Endoscopic Ultrasound (EUS) combines endoscopy and ultrasound in order to obtain images and information about the digestive tract and the surrounding tissue and organs. EUS involves passing a thin, flexible tube (endoscope) through the patient's mouth or anus. A small ultrasound transducer in the endoscope produces sound waves that create a viewable image of surrounding tissue. This technology allows the physician to examine the lining and walls of the upper and lower gastrointestinal tract and nearby organs such as the pancreas, liver, and gallbladder. EUS can provide detailed, cost-effective nonsurgical assessment of certain diseases. The procedure is performed by gastroenterologists who have had extensive advanced training.

Indications for EUS include:

  • Diagnosing and staging of tumors of the gastrointestinal tract including pancreatic, esophageal, and gastric cancer, as well as benign tumors of the intestinal tract
  • Evaluating bile duct stones and gall bladder - related disease in a less invasive manner than traditional methods
  • Evaluating conditions of the pancreas including pancreatitis, pancreatic cysts and tumors
  • Assessing enlarged lymph nodes
  • Lymph nodes or suspicious tumors (fine needle aspiration or FNA).

Infrared Coagulation of Internal Hemorrhoids (IRC)

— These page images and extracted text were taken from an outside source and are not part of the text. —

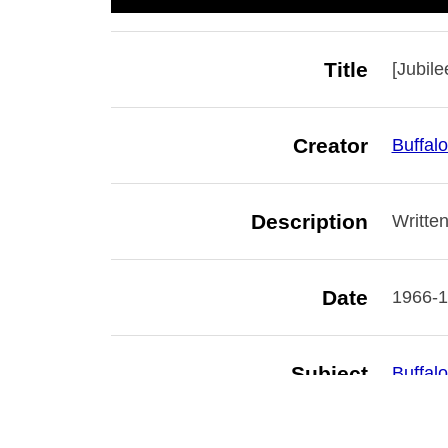
Title
[Jubile
Creator
Buffalo
Description
Written
Date
1966-
Subject
Buffalo
Librari
Branch 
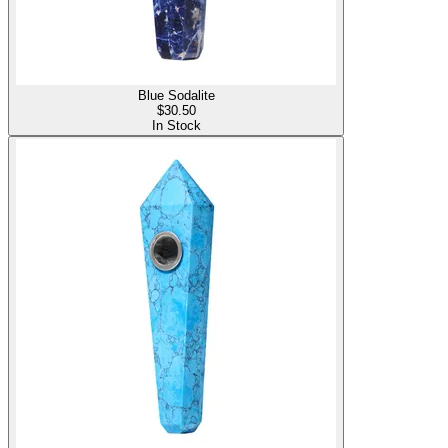
Blue Sodalite
$
30.50
In Stock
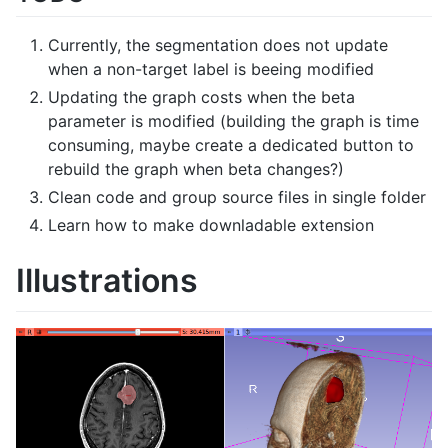
Currently, the segmentation does not update
when a non-target label is beeing modified
Updating the graph costs when the beta
parameter is modified (building the graph is time
consuming, maybe create a dedicated button to
rebuild the graph when beta changes?)
Clean code and group source files in single folder
Learn how to make downladable extension
Illustrations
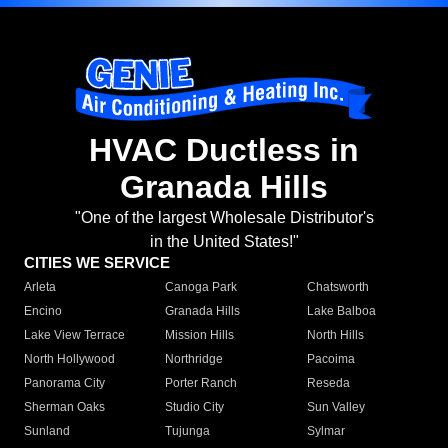
HVAC Ductless in
Granada Hills
"One of the largest Wholesale Distributor's
in the United States!"
CITIES WE SERVICE
Arleta
Canoga Park
Chatsworth
Encino
Granada Hills
Lake Balboa
Lake View Terrace
Mission Hills
North Hills
North Hollywood
Northridge
Pacoima
Panorama City
Porter Ranch
Reseda
Sherman Oaks
Studio City
Sun Valley
Sunland
Tujunga
Sylmar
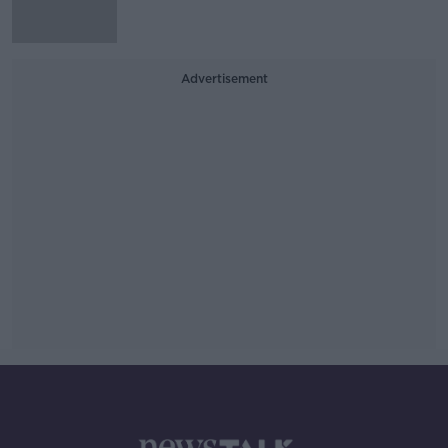
Advertisement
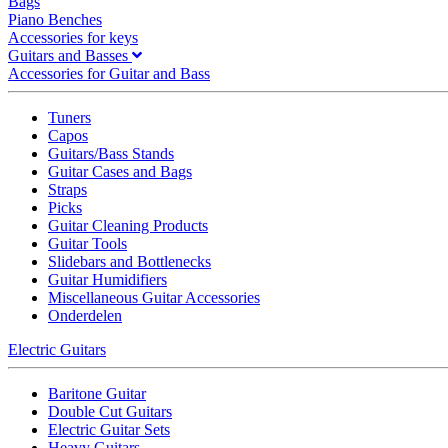
Bags
Piano Benches
Accessories for keys
Guitars and Basses
Accessories for Guitar and Bass
Tuners
Capos
Guitars/Bass Stands
Guitar Cases and Bags
Straps
Picks
Guitar Cleaning Products
Guitar Tools
Slidebars and Bottlenecks
Guitar Humidifiers
Miscellaneous Guitar Accessories
Onderdelen
Electric Guitars
Baritone Guitar
Double Cut Guitars
Electric Guitar Sets
Heavy Guitars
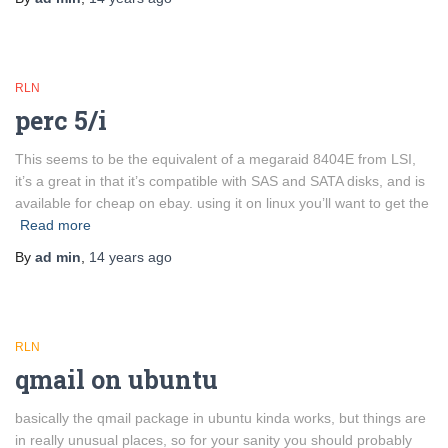
RLN
perc 5/i
This seems to be the equivalent of a megaraid 8404E from LSI,
it’s a great in that it’s compatible with SAS and SATA disks, and is
available for cheap on ebay. using it on linux you’ll want to get the
Read more
By
ad min
,
14 years
ago
RLN
qmail on ubuntu
basically the qmail package in ubuntu kinda works, but things are
in really unusual places, so for your sanity you should probably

IRC is the most widely used office treatment for internal hemorrhoids and is preferred over other methods because it is fast, well-tolerated by patients, and virtually problem-free. A small prove contacts the area above the hemorrhoid, exposing the tissue to a burst of infrared light for about one second. This coagulated the veins above the hemorrhoid causing it to shrink and recede. The patient may feel a sensation of heat very briefly, but it is generally not painful. Therefore, anesthetic is usually not required.

The procedure is perfromed in the office and takes less than ten minutes. Patients can return to normal lifestyle and work that same day. Usually several sessions are required two weeks to amonth apart.

Wireless Capsule Endoscopy

A procedure that examines the middle part of the gastrointestinal tract (small intestines) and includes the duodenum, jejunum, and ileum. This part of the bowel cannot be reached by traditional upper endoscopy or colonoscopy. The patient will be asked to swallow a pill sized video capsule (about size of a dime), which has its own lens and light source. The capsule naturally passes through the digestive tract while transmitting video images to a video monitor, that will then be sent to a computer screen to be reviewed by the physician.

Indications for wireless capsule endoscopy include:

  • Search causes of bleeding from the small intestine
  • Diagnosing Crohn's disease
  • Evaluate possible celic disease
  • Evaluate for polyps, ulcers, tumors and other conditions of the small bowel.